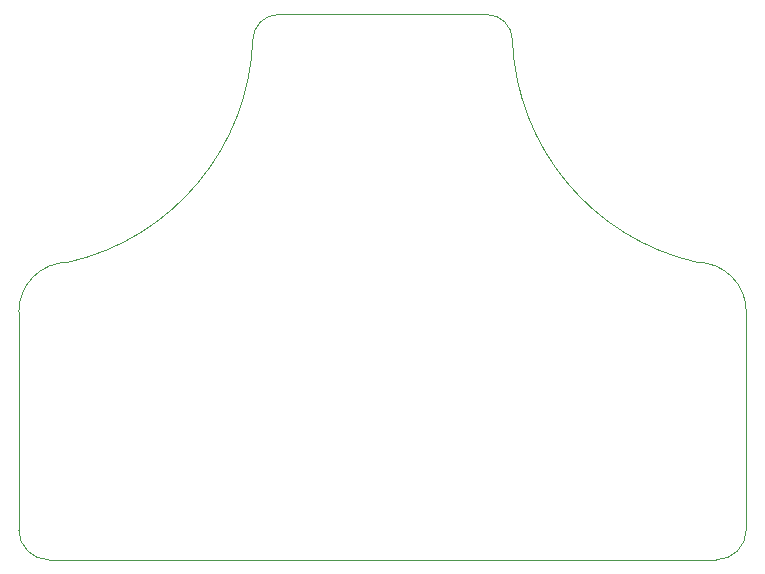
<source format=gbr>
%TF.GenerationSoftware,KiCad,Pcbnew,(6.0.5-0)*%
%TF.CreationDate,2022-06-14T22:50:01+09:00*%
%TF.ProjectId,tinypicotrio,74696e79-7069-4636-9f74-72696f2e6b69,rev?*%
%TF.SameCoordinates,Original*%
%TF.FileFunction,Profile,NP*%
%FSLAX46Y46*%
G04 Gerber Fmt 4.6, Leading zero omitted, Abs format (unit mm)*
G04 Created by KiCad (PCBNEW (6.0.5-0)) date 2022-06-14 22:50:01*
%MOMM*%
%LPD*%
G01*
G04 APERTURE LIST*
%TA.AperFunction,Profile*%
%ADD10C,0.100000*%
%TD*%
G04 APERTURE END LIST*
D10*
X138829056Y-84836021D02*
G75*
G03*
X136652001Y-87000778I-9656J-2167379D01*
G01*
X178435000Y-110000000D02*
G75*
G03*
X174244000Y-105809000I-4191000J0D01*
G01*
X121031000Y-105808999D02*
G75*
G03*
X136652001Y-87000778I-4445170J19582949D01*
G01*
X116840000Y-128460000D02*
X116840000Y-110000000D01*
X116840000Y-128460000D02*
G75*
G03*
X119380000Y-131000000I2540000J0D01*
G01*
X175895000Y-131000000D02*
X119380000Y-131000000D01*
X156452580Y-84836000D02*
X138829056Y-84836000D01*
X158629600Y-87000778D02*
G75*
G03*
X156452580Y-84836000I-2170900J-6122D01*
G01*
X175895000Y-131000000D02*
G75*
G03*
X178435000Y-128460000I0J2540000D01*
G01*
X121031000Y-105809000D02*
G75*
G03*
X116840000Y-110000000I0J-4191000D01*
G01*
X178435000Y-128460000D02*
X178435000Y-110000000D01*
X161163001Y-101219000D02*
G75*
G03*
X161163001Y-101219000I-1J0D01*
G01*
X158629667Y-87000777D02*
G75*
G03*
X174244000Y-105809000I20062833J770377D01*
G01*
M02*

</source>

════════════════

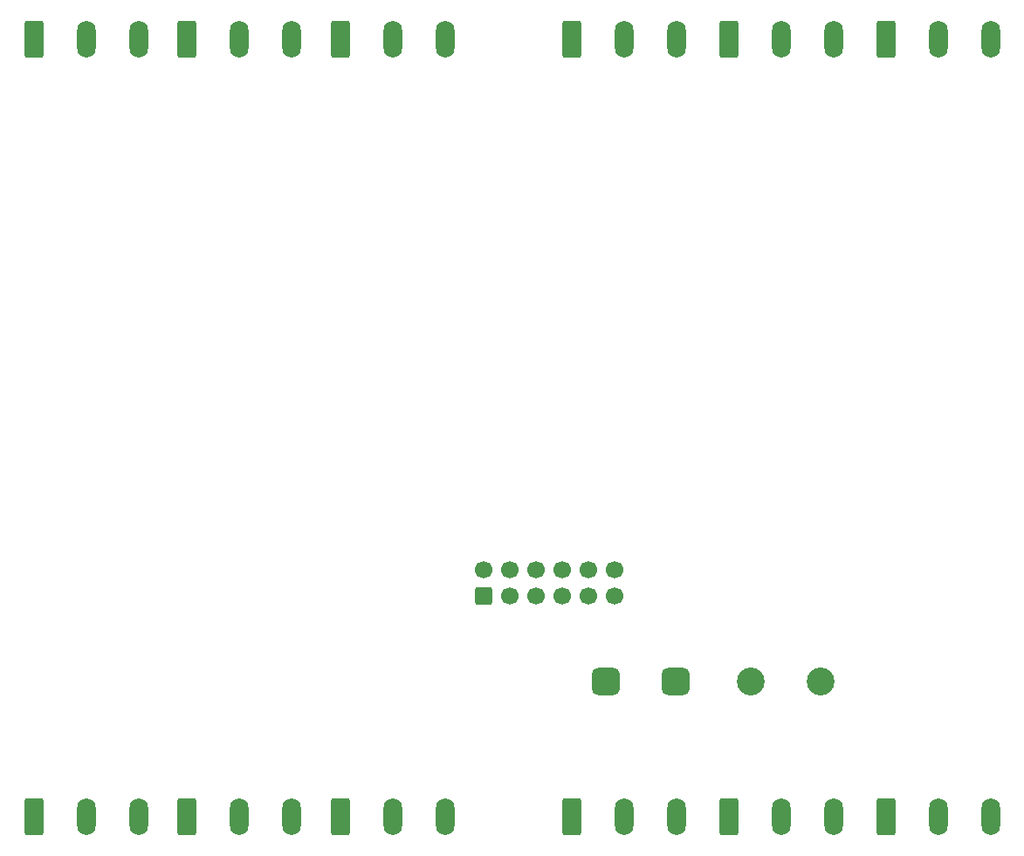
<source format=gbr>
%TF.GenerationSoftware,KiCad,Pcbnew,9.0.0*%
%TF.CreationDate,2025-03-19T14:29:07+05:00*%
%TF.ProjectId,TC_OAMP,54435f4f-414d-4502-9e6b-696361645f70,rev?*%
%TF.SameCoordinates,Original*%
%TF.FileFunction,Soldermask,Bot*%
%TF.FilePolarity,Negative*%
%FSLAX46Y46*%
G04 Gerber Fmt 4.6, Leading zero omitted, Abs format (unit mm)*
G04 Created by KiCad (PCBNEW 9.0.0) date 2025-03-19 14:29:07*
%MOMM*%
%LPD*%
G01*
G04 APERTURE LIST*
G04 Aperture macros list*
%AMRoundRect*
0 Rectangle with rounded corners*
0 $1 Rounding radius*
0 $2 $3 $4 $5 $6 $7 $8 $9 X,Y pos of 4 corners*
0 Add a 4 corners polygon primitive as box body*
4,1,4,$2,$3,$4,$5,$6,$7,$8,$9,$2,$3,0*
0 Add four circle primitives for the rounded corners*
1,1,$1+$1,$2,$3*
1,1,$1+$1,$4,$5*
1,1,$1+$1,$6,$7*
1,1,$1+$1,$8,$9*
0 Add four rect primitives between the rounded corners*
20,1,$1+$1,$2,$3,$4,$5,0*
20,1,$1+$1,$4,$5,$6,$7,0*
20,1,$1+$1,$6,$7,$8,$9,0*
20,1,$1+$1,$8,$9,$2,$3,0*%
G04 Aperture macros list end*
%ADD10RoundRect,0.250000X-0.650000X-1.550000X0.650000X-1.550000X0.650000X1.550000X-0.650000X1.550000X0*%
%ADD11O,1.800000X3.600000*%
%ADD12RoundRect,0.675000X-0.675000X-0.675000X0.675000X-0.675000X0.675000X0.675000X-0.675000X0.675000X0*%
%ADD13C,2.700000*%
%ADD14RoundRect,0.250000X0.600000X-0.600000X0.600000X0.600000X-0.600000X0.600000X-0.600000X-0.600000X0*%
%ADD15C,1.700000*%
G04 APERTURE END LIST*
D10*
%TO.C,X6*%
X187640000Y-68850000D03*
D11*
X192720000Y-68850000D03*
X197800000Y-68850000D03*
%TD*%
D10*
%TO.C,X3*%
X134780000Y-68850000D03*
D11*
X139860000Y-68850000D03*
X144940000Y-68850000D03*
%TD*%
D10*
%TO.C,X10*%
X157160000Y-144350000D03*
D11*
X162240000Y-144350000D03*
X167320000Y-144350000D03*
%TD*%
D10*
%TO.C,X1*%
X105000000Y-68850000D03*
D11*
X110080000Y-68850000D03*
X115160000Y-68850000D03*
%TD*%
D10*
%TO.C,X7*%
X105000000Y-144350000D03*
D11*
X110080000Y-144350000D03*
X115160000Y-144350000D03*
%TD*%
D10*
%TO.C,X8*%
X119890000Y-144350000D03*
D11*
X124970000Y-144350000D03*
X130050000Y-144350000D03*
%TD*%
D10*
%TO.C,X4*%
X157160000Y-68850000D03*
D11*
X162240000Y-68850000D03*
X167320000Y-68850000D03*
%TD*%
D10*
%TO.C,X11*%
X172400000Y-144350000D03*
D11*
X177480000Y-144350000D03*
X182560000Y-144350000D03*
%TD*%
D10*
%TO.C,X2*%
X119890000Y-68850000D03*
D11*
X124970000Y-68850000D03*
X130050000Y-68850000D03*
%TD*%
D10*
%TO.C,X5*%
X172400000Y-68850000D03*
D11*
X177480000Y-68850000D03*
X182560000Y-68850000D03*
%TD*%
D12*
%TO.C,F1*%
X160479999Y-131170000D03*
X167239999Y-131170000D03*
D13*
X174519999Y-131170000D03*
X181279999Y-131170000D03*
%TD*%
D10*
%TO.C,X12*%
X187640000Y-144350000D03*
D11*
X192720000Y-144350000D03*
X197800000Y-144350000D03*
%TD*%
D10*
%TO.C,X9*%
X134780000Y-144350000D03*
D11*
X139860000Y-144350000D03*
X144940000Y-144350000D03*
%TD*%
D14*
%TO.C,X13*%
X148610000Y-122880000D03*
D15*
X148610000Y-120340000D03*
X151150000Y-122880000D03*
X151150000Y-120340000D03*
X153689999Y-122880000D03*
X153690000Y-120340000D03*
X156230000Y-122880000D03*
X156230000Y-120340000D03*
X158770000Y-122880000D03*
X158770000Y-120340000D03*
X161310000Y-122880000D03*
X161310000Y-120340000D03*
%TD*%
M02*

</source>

════════════════

### Problem description:
Scan the lines above for the word "FileFunction", then copy each line that has it.

### Reply:
%TF.FileFunction,Profile,NP*%
%TF.FileFunction,Soldermask,Bot*%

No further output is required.